TRAVAIL DEMANDÉ 1
D'après le texte sur le bon sens, comment le dictionnaire définit-il le bon sens ?

EXTRAIT CHOISI
==================================================

Il est devenu habituel, attendu presque, que dans les débats sur l’écologie et la transition on oppose d’un côté les revendications remuantes et dérangeantes d’une bande d’idéalistes qui préfèrent la santé des petits oiseaux au bon sens des gens de terrain qui constatent la réalité de leurs propres yeux jour après jour.
Mais au fait, c’est quoi le bon sens ?
Le dictionnaire nous apprend que c’est la capacité à juger sans passion. C’est un peu court comme dirait Cyrano. En sciences sociales, le bon sens est une partie du sens commun :
“ Le concept se rapporte à une forme de connaissance regroupant les savoirs largement diffusés dans une culture donnée : normes, valeurs et associations symboliques. Le sens commun fait référence à des opinions, des croyances, et des perceptions largement partagées au sein d'une organisation sociale donnée. ”
Voilà déjà une définition plus intéressante. Le bon sens serait donc l’application de la sagesse populaire de façon conservatoire1. Où l’on considérerait que les pratiques déjà ancrées dans une population l’ont bien servi jusqu’à présent et que s’en éloigner présente un danger.
Après tout, si le capitaine du navire sait qu’il y a des récifs sur son trajet et comment les contourner, ne pas se fier à lui serait idiot non ? Allons. Faites preuve de bon sens !

==================================================

TRAVAIL DEMANDÉ 2
Affichez chaque ligne des enregistrements qui contient la chaîne "print", en tenant compte de la casse.

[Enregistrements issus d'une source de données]
==================================================

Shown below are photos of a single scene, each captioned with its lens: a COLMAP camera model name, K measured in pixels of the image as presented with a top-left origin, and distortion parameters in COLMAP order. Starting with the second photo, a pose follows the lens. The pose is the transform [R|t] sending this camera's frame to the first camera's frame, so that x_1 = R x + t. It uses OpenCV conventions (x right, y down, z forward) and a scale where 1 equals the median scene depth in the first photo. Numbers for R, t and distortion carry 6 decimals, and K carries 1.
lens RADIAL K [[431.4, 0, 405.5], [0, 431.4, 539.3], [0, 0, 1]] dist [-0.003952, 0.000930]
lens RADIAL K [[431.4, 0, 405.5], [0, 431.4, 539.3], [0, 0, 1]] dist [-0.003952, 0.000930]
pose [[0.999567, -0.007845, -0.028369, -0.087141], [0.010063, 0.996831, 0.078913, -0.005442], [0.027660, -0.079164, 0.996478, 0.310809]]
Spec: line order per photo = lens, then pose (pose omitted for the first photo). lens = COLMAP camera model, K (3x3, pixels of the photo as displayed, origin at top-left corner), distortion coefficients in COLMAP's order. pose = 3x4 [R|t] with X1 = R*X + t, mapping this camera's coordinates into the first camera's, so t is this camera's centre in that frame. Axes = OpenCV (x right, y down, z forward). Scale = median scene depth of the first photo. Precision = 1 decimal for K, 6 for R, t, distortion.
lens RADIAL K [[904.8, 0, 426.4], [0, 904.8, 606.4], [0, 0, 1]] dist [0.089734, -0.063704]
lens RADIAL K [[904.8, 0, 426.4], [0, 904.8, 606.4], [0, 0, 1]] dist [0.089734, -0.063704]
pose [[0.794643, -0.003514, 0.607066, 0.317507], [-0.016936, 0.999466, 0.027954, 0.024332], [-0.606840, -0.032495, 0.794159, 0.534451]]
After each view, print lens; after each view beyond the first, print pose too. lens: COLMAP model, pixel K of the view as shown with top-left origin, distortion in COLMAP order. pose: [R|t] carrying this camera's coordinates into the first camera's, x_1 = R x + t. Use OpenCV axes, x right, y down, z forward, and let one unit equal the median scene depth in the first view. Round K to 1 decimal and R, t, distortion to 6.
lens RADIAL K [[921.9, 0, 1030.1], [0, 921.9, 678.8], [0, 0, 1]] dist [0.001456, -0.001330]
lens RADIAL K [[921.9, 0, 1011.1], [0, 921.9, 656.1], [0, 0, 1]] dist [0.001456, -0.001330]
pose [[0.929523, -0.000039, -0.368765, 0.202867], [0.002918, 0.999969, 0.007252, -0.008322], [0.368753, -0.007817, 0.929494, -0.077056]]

==================================================

SOLUTION RÉDIGÉE 1
C'est la capacité à juger sans passion.

SOLUTION RÉDIGÉE 2
After each view, print lens; after each view beyond the first, print pose too. lens: COLMAP model, pixel K of the view as shown with top-left origin, distortion in COLMAP order. pose: [R|t] carrying this camera's coordinates into the first camera's, x_1 = R x + t. Use OpenCV axes, x right, y down, z forward, and let one unit equal the median scene depth in the first view. Round K to 1 decimal and R, t, distortion to 6.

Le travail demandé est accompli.